■ What the exercise asks
Below are some records; find each line that carries the word "side" and copy it.

■ Records to use
━━━
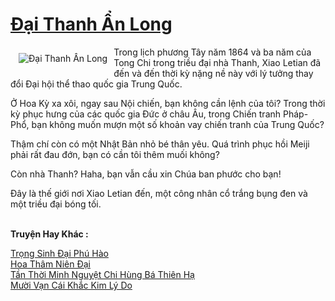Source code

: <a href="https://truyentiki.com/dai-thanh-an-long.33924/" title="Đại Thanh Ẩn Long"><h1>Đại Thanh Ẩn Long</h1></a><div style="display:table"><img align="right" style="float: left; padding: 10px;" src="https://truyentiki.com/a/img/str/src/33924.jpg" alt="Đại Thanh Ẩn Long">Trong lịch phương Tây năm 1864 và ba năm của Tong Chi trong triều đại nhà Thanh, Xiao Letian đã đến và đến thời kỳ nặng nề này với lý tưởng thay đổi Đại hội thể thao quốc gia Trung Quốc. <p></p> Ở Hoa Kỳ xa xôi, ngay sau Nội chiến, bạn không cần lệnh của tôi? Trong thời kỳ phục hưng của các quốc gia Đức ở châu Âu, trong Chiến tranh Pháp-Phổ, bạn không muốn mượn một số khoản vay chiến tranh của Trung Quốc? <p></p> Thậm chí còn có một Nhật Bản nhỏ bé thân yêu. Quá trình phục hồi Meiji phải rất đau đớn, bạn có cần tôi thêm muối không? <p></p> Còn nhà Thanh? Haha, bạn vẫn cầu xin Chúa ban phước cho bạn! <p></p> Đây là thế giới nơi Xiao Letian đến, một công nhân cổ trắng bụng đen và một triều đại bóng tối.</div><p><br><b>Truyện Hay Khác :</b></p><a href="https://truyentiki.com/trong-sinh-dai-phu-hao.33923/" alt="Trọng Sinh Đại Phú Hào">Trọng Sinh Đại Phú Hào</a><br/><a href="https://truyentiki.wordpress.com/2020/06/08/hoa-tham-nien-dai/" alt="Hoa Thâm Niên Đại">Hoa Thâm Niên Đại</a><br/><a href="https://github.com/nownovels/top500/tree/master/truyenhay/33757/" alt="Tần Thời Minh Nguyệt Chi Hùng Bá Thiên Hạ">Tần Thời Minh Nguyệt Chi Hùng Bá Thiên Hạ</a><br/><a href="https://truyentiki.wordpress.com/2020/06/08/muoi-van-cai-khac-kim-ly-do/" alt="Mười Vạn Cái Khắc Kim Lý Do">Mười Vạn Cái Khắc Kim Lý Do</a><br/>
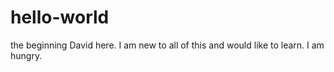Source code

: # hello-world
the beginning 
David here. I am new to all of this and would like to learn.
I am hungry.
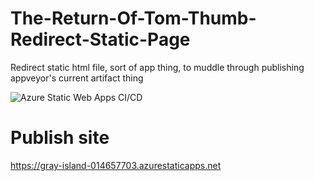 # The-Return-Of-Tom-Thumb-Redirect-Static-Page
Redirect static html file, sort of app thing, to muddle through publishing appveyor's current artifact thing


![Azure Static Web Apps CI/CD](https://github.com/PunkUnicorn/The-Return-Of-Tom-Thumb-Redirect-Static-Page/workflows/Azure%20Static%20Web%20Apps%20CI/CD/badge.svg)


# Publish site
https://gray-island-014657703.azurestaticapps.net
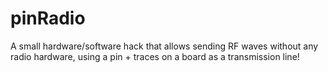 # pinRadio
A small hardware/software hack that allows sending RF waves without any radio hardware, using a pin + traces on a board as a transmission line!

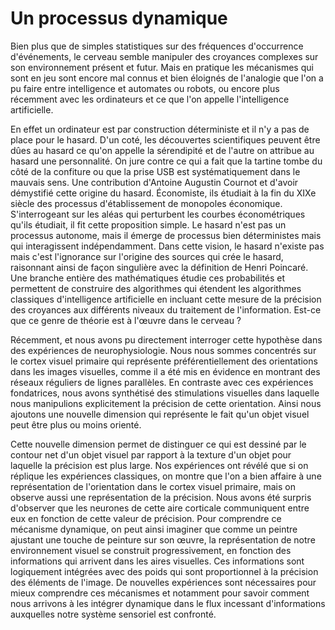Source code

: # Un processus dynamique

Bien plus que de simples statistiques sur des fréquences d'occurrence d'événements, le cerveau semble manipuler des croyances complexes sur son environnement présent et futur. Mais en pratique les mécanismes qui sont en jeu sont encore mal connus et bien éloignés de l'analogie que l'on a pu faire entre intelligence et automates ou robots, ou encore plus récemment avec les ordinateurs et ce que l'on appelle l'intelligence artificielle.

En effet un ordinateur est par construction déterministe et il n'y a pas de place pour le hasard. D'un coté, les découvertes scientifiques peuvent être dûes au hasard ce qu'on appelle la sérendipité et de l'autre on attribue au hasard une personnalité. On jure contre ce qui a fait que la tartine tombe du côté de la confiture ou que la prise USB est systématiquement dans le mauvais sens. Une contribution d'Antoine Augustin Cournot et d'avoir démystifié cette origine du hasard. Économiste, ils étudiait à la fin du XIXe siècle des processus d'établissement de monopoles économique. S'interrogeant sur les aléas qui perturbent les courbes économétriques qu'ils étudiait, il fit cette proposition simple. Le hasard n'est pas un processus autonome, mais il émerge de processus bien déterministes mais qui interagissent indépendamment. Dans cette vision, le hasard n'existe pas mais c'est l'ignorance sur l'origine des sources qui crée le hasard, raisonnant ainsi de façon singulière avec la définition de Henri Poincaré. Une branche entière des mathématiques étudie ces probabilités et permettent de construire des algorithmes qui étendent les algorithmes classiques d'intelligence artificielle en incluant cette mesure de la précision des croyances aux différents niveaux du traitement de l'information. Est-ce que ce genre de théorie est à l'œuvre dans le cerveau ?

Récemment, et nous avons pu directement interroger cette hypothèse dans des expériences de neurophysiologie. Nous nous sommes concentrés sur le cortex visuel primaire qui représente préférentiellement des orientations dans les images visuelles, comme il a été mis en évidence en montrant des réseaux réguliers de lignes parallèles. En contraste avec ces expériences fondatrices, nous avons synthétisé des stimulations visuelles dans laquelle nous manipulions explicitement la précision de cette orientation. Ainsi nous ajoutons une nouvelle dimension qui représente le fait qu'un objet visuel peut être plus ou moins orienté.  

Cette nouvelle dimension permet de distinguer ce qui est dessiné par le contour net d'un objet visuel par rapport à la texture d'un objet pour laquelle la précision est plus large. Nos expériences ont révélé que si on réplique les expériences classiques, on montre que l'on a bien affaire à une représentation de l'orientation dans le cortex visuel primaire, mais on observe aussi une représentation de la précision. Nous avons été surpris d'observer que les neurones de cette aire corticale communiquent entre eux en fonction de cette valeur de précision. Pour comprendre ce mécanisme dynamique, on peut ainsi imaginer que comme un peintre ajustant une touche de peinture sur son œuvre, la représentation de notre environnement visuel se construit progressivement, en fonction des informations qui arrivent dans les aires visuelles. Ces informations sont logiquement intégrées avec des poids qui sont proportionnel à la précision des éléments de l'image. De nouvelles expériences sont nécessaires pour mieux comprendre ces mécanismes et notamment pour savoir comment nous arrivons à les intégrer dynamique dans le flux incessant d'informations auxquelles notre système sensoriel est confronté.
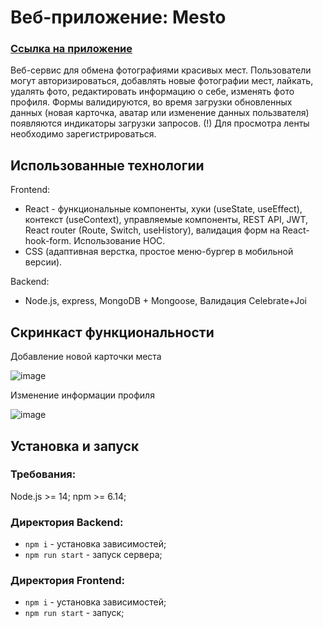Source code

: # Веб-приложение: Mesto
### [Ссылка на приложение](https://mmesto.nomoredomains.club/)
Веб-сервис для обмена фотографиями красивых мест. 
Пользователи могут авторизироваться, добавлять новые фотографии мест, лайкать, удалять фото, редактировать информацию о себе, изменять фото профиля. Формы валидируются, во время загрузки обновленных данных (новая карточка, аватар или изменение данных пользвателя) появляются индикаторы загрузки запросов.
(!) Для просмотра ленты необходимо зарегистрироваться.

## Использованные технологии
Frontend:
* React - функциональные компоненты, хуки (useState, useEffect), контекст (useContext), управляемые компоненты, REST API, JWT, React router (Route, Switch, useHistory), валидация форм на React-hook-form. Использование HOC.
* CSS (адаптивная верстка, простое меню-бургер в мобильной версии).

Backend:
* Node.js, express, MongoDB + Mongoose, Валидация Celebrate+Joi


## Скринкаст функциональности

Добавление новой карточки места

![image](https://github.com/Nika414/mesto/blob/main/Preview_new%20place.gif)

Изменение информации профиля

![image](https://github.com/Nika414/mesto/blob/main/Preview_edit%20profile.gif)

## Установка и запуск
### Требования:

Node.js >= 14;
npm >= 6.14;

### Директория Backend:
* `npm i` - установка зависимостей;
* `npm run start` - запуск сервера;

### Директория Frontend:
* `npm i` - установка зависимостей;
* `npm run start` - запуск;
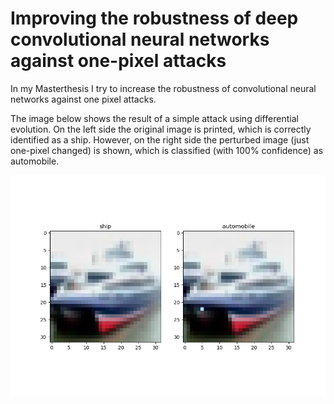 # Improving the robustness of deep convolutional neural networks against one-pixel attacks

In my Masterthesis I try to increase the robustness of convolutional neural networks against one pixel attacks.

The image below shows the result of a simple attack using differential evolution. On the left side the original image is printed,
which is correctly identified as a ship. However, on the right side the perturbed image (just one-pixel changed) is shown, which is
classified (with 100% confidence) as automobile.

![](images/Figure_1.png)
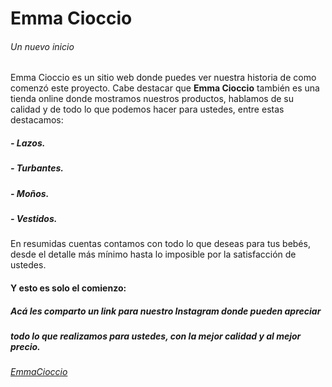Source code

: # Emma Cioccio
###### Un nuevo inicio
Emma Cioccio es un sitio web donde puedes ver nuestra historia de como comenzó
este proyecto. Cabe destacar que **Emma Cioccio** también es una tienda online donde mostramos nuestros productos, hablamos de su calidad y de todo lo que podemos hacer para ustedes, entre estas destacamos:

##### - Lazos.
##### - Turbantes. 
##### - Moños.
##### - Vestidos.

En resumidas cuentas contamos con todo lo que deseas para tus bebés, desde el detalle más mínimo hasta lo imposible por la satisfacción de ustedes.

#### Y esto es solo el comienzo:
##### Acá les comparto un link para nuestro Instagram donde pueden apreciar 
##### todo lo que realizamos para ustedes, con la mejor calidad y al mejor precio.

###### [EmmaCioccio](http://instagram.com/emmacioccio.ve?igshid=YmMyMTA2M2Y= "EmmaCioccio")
━━━
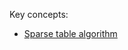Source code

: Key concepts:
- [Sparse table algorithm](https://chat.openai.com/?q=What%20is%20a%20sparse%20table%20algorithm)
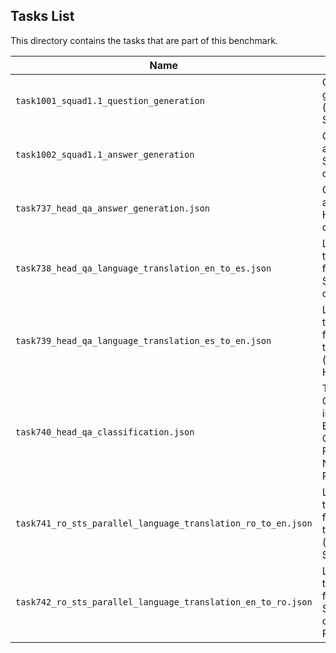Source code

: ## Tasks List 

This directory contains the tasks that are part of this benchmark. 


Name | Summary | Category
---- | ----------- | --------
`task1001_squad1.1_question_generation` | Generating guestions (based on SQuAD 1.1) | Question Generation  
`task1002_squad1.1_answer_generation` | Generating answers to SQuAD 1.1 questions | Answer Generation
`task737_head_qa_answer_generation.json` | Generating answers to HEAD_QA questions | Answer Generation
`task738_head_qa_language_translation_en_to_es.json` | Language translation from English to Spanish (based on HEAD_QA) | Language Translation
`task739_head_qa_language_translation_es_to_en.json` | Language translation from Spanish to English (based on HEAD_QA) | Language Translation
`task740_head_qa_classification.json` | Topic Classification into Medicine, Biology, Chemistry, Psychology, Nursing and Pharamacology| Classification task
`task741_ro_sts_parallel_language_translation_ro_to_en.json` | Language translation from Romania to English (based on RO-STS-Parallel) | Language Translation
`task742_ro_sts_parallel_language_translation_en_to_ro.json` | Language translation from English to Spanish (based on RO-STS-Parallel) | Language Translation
━━━
■ Answer
The image below shows the result of a simple attack using differential evolution. On the left side the original image is printed,
which is correctly identified as a ship. However, on the right side the perturbed image (just one-pixel changed) is shown, which is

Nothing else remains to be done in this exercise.